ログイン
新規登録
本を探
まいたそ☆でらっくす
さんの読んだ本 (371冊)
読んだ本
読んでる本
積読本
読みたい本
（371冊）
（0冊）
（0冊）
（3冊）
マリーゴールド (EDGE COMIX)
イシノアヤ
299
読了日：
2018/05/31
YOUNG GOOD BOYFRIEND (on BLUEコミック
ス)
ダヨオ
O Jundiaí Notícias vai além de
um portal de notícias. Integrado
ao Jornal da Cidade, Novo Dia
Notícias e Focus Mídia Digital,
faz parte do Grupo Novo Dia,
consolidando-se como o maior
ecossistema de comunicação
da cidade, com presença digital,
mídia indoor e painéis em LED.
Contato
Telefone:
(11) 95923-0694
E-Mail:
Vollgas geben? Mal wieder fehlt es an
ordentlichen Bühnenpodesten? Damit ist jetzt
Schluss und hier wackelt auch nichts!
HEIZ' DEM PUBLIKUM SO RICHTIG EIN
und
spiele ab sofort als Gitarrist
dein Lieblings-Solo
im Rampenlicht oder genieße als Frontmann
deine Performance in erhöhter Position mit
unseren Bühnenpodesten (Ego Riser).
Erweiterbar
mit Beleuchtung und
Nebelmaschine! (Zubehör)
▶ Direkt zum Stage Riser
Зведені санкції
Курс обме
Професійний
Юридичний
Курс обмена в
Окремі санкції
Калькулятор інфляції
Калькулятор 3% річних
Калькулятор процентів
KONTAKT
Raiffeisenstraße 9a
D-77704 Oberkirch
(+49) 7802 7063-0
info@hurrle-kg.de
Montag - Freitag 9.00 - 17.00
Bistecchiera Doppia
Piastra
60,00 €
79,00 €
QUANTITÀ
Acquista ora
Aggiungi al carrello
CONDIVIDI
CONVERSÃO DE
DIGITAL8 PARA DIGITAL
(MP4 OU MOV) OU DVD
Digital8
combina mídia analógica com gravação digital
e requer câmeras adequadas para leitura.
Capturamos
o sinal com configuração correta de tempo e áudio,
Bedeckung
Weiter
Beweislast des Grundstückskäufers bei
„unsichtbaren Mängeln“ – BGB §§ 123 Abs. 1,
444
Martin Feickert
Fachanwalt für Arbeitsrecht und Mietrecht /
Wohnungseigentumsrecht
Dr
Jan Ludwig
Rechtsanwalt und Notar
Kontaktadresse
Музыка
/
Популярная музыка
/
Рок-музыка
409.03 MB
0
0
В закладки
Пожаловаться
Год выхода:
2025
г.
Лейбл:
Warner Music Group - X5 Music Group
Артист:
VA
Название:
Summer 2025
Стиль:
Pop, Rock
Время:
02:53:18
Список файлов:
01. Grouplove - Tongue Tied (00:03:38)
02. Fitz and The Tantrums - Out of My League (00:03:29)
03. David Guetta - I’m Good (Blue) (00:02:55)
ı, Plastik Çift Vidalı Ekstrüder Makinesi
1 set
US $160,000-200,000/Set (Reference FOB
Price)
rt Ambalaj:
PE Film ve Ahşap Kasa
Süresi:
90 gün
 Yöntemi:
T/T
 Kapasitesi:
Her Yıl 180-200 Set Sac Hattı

..........

## [Your instructions]
Count each line above where the word "Bühnenpodesten" appears, and answer with nothing except that count.

## [Exercise response]
2